Transazioni: il Tar Lazio dichiara inammissibile il ricorso sul silenzio del Ministero della salute

Con sentenza n. 2898/2018, depositata il 14 marzo 2018, il TAR Lazio ha dichiarato inammissibile un ricorso con il quale si impugnava, “ai sensi degli artt. 31 e 117 c.p.a., il silenzio serbato dal Ministero della salute sull’istanza di adesione alla transazione formulata dalla parte ricorrente”.

Il Collegio ricorda, innanzi tutto, che le transazioni disciplinate dalla legge 244/2007 e dai successivi atti amministrativi, tra i quali il Regolamento n. 132/2009 e il Decreto Ministeriale 4 maggio 2012, consistono in accordi “da stipulare, in applicazione di una serie di disposizioni di carattere primario e secondario, tra il Ministero della salute e i soggetti danneggiati da trasfusioni con sangue infetto o da somministrazione di emoderivati parimenti infetti che abbiano avviato azioni di risarcimento, tutte pendenti nei confronti del predetto Ministero”.

Procedure che da anni attendono un riscontro da parte dell’Amministrazione.

Per questo motivo il danneggiato ricorrente aveva adito il Tribunale Amministrativo romano, al fine di sentir dichiarare l’illegittimità del silenzio serbato dal Ministero della salute e, verosimilmente, chiedere la nomina di un Commissario ad acta per accertare, al posto dell’Amministrazione, il rispetto dei requisiti previsti dalla normativa sopra citata.

Il Collegio non ha accolto però l’istanza, ritenendo “di non discostarsi dal condivisibile orientamento, cui già questa Sezione ha aderito (cfr., ex multis, le sentenze 13 ottobre 2017, n. 10319 e 27 novembre 2017), alla stregua del quale:

a) ‘il rito speciale in tema di silenzio serbato dalla pubblica amministrazione non ha lo scopo di tutelare, come rimedio di carattere generale, la posizione del privato di fronte a qualsiasi tipo di inerzia comportamentale della p.a., bensì quello di apprestare una garanzia avverso il mancato esercizio di potestà pubbliche discrezionali …;

b) ‘conseguentemente, tale rimedio non può essere attivato per la tutela di una posizione di diritto soggettivo allo scopo di ottenere l’adempimento di un obbligo convenzionale’ …”.
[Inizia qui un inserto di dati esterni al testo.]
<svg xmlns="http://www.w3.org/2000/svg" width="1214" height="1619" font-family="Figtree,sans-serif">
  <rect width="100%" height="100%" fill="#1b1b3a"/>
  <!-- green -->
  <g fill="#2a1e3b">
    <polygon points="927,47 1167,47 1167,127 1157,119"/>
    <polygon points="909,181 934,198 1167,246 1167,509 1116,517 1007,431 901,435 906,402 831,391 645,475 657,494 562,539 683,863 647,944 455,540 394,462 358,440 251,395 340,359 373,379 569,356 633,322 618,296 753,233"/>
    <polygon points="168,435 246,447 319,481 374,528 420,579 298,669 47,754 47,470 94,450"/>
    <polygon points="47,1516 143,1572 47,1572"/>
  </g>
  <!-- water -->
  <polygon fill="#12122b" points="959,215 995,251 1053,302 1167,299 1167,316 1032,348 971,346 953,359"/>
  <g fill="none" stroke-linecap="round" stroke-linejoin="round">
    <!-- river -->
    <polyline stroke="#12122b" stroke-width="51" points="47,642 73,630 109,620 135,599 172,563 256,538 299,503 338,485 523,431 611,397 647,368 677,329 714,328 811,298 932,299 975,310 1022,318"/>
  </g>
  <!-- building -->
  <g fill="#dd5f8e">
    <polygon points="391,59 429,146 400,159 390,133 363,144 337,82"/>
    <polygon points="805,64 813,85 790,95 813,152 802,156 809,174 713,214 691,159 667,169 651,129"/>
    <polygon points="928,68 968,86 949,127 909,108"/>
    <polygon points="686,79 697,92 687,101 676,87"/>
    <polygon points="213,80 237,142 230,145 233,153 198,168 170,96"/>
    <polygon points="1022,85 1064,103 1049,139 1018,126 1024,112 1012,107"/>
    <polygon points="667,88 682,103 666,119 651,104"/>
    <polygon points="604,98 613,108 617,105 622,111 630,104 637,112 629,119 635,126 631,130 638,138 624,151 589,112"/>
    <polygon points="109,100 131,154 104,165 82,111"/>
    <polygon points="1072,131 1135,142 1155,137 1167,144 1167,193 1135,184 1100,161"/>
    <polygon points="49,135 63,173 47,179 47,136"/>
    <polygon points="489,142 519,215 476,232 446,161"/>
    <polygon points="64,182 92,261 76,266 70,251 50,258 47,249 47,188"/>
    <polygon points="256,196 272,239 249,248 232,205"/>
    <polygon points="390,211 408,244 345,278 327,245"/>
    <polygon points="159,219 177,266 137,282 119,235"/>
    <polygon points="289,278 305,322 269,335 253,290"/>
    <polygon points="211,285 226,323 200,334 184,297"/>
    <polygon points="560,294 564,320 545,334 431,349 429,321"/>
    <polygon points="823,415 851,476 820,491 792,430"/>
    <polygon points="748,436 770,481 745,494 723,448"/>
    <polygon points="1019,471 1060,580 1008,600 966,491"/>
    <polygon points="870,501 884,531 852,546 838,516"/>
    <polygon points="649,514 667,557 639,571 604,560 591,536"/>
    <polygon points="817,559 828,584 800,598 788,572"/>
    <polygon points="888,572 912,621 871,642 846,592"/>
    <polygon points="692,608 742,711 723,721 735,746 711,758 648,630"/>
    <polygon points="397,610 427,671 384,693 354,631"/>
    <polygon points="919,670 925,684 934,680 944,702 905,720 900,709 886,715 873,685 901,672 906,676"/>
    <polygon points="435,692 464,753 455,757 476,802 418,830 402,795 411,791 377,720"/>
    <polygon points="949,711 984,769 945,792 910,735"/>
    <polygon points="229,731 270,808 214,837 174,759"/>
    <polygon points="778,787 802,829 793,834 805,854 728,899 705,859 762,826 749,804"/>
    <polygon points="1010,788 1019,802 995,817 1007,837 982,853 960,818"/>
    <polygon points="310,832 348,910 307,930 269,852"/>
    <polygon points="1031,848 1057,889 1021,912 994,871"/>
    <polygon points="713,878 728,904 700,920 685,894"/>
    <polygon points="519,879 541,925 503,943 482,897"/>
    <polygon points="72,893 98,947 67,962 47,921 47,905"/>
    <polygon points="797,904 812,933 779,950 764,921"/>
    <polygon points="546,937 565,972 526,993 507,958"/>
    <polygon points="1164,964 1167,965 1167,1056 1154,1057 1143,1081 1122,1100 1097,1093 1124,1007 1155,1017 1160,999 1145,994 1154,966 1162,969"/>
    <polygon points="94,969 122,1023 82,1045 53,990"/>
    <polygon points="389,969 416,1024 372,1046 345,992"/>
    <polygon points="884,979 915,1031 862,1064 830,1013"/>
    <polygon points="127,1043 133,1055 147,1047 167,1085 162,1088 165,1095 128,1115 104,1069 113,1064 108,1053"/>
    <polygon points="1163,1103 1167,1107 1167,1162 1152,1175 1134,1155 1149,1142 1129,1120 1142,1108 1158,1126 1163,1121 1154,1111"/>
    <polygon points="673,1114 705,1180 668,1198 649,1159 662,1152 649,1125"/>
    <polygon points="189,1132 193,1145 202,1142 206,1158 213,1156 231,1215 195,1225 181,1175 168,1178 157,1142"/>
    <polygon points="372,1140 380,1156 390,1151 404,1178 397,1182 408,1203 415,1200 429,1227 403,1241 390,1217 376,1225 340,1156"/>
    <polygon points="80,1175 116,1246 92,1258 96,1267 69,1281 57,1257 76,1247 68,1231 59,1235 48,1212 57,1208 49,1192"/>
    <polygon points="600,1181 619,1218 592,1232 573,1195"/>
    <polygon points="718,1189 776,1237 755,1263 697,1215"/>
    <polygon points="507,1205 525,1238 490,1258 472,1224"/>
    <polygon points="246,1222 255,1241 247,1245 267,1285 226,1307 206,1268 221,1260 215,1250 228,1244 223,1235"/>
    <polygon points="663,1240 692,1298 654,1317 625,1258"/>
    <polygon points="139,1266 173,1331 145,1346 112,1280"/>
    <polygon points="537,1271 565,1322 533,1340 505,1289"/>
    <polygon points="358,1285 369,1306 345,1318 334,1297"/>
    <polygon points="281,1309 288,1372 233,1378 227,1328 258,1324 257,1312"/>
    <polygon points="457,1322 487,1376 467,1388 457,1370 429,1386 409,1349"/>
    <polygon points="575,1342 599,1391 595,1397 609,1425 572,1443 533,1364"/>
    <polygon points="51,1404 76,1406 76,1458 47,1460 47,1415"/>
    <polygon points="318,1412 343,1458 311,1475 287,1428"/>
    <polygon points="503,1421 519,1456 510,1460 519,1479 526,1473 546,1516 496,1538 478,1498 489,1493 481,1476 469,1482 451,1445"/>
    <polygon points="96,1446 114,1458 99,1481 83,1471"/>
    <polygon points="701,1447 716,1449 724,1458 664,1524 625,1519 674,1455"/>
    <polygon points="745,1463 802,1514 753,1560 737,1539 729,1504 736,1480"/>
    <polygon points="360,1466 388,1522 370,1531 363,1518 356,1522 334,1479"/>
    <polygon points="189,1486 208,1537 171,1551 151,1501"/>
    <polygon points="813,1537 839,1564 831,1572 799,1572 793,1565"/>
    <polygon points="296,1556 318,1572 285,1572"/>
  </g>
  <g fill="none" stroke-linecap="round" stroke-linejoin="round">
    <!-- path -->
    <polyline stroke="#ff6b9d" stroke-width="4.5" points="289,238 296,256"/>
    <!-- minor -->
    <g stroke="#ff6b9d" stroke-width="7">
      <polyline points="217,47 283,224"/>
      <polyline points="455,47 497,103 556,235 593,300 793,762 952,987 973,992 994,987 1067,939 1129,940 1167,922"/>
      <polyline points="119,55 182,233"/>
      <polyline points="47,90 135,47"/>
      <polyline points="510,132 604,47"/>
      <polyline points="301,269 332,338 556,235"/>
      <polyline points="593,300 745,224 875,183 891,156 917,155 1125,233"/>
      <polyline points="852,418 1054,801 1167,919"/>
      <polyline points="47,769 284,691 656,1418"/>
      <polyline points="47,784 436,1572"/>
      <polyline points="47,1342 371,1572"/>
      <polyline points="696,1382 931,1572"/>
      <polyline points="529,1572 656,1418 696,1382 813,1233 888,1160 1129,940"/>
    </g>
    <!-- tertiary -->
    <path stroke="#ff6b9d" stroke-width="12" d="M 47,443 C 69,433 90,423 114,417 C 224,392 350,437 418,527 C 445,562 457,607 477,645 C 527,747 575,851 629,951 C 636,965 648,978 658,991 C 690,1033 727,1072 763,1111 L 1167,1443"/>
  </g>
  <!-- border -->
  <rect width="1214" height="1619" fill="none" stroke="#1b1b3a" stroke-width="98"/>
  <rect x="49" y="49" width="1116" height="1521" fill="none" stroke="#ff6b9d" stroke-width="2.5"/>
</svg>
Il Collegio ha evidenziato che con ordinanza n. 2051/2016 le Sezioni Unite della Corte di Cassazione hanno individuato, nel caso di specie, “l’esistenza di una posizione di diritto soggettivo, vertendosi in un’ipotesi in cui l’atto domandato non costituisce estrinsecazione di un potere regolamentare diretto a individuare regole e criteri generali di ammissione alle suddette transazioni (come tali interferenti soltanto in via indiretta sulle posizioni di diritto soggettivo vantate dai singoli interessati), ma piuttosto appare riconducibile al procedimento di formazione del consenso sul singolo negozio transattivo eventualmente da stipulare, come tale idoneo a sortire un’interferenza diretta sul diritto soggettivo (id est, diritto alla salute) che forma oggetto specifico del già pendente giudizio risarcitorio”.
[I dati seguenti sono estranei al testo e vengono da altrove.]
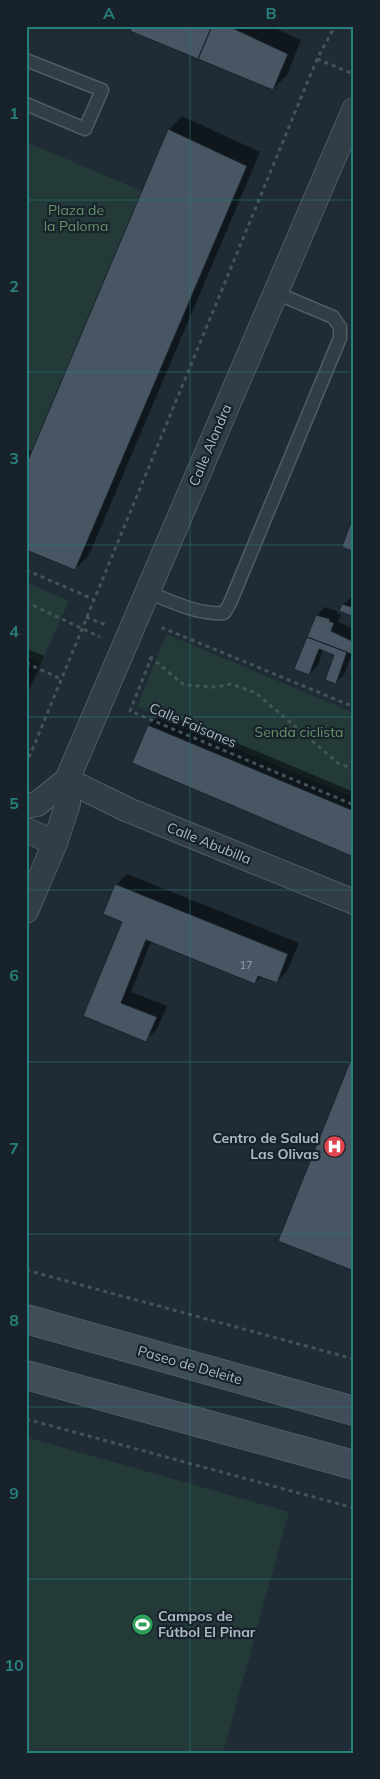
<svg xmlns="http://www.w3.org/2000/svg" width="380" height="1779" font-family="Mulish,sans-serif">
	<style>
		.green { fill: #243a39 }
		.shadow { fill: #0007 }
		.building { fill: #475662; stroke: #1a242d }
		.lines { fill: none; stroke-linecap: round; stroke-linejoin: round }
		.lane-casing { stroke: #505b64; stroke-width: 15 }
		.street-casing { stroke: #505b64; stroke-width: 26 }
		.secondary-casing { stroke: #505b64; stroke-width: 30 }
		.path { stroke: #415556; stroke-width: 3; stroke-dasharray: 4 4; stroke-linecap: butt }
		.lane { stroke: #333d46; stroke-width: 12 }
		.street { stroke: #333d46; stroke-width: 24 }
		.secondary { stroke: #414c59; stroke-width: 28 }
		.grid { fill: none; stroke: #27807b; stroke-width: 1; stroke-opacity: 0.55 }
		.labels { text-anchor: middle; stroke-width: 4.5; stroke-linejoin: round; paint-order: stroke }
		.number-label { font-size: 11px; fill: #93a0ab }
		.park-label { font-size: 14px; fill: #65936a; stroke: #18222a }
		.street-label { font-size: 14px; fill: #acb8c3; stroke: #18222a }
		.poi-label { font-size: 14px; font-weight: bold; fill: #acb8c3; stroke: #18222a; text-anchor: end }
		.neatline { fill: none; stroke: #27807b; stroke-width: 2 }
		.grid-label { font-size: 16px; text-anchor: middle; font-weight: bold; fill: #27807b }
	</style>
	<rect width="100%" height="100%" fill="#1f2b35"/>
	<path class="green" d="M26,142L142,191L26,465Z
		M26,582L69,601L41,663L26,656Z
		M166,634L354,713V798L137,707Z
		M26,1437L289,1512L223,1753H26Z"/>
	<path class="shadow" d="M122,26H270L301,40L287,75L273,89Z
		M182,116L260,152L89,555L75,569L26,549V449L33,452L169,130Z
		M352,596L354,597V616L343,605Z
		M325,607L337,611V613L341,615L338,622L354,629V653H352L344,675L335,683L336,655L323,650L318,665L309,674L317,615Z
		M26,648L44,656L26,698Z
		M163,712L354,792V856L134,763L149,725Z
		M127,874L299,943L287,971L276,982L262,976L254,983L151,941L131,992L167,1006L157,1029L146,1040L84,1016L123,921L116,885Z"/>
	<path class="building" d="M132,26H212L198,59L130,31Z
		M212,26H228L288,54L273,90L198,59Z
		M168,129L247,166L75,570L26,550V465Z
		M351,522L354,523V552L342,547Z
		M342,604L354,608V617L339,611Z
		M316,615L330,619L329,621L334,623L331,631L352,641L354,636V655L307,637Z
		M307,637L347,652L336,684L325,680L334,655L319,649L309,675L294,669Z
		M148,725L354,811V857L132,763Z
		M115,884L288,954L277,983L258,976L255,984L146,940L121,1003L157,1017L146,1042L83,1016L122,922L103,914Z
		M354,1052V1271L278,1241Z"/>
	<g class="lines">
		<defs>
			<path id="lane" d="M26,60L102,90L85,129L26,104
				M147,592C171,601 197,615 224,613L230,603L340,338V327L333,317L276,293"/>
			<path id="street" d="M67,780L128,810L354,902
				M26,806L37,804L67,780L354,110
				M26,830L55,843
				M26,911L55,843L68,803L67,780"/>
			<path id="secondary" d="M26,1319L354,1411
				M26,1375L354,1465"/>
		</defs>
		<use href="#lane" class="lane-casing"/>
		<use href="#street" class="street-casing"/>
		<use href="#secondary" class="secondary-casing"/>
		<path class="path" d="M317,59L354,74
			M26,570L93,599
			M26,602L100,637
			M86,617L106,625
			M163,630V628L354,707
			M152,656L130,711L354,805
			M149,658L155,661L184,685L215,687L231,684L256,693L338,763L354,769
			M26,663L61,679
			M26,765L317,59L335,26
			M26,1270L354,1359
			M26,1419L354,1508"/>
		<use href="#lane" class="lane"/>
		<use href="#street" class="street"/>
		<use href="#secondary" class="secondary"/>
	</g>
	<path class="grid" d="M190,26V1753M26,200H354M26,372H354M26,545H354M26,717H354M26,890H354M26,1062H354M26,1234H354M26,1407H354M26,1579H354"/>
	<defs>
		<symbol id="hospital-disc" viewBox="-11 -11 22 22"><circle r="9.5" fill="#e0444e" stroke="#18222a"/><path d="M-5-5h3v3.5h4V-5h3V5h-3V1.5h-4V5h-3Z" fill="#fff"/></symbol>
		<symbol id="stadium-disc" viewBox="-11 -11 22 22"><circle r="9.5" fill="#2e9e5b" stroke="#18222a"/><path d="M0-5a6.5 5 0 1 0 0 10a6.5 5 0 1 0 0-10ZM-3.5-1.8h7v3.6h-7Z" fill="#fff"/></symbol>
	</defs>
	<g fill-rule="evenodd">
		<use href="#hospital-disc" x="322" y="1134" width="25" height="25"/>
		<use href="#stadium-disc" x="130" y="1612" width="25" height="25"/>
	</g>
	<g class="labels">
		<g class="number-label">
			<text x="246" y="969">17</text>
		</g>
		<g class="park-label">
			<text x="76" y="215">Plaza de<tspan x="76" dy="16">la Paloma</tspan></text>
			<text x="299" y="737">Senda ciclista</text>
		</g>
		<g class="street-label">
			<text transform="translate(210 445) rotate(-67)" y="5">Calle Alondra</text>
			<text transform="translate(193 725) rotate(23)" y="5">Calle Faisanes</text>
			<text transform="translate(209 843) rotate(22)" y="5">Calle Abubilla</text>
			<text transform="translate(190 1365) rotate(16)" y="5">Paseo de Deleite</text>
		</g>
		<g class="poi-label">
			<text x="319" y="1143">Centro de Salud<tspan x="319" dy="16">Las Olivas</tspan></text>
			<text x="158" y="1621" text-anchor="start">Campos de<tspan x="158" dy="16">Fútbol El Pinar</tspan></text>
		</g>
	</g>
	<rect width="380" height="1779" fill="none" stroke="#18222a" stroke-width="55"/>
	<rect x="28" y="28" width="324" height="1724" class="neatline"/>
	<g class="grid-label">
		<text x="109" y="19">A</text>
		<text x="271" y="19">B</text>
		<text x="14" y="119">1</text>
		<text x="14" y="292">2</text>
		<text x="14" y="464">3</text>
		<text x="14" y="637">4</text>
		<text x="14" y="809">5</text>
		<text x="14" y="981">6</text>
		<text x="14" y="1154">7</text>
		<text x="14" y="1326">8</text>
		<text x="14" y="1499">9</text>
		<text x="14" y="1671">10</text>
	</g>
</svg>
Ne consegue che nelle transazioni viene “chiaramente in rilievo una posizione di diritto soggettivo in capo all’istante, che non può costituire oggetto di alcuna attività di natura provvedimentale e dunque discrezionale della PA e che, pertanto, rende non invocabile la tutela apprestata dagli artt. 31 e 117 c.p.a.”.

Il ricorso è stato conseguentemente “dichiarato inammissibile dal momento che risulta inequivocabilmente diretto non ad accertare l’esistenza in capo alla p.a. dell’obbligo di adottare un provvedimento autoritativo e unilaterale a consistenza tipicamente amministrativa, quanto piuttosto a concludere una vera e propria transazione, il cui spessore negoziale, assieme alla conseguente portata paritetica, emerge già chiaramente dalla definizione in termini di ‘contratto’ rinvenibile nel codice civile all’art. 1965”.